REQUIREMENT:
No pictures should be carried over. Output all other parts of the entries verbatim.

DATA TO USE:
==========
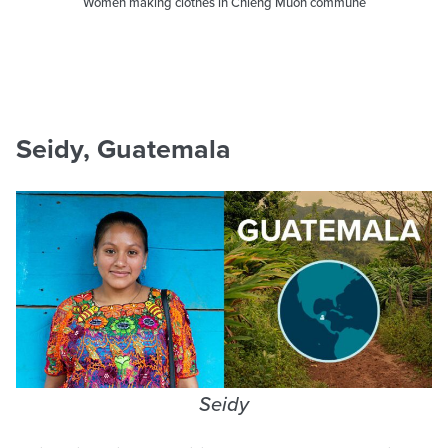
Women making clothes in Chieng Muon commune
Seidy, Guatemala
Seidy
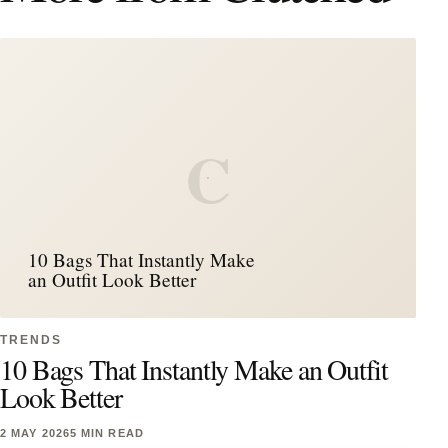
C
10 Bags That Instantly Make
an Outfit Look Better
TRENDS
10 Bags That Instantly Make an Outfit
Look Better
2 MAY 2026
5 MIN READ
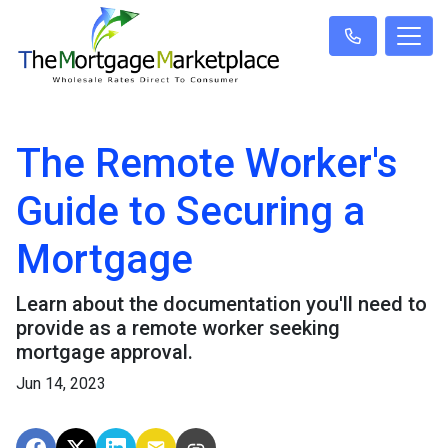
The Remote Worker's
Guide to Securing a
Mortgage
Learn about the documentation you'll need to
provide as a remote worker seeking
mortgage approval.
Jun 14, 2023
==========
ANSWER TO THIS PROBLEM:
Women making clothes in Chieng Muon commune
Seidy, Guatemala
Seidy
C
10 Bags That Instantly Make
an Outfit Look Better
TRENDS
10 Bags That Instantly Make an Outfit
Look Better
2 MAY 2026
5 MIN READ
The Remote Worker's
Guide to Securing a
Mortgage
Learn about the documentation you'll need to
provide as a remote worker seeking
mortgage approval.
Jun 14, 2023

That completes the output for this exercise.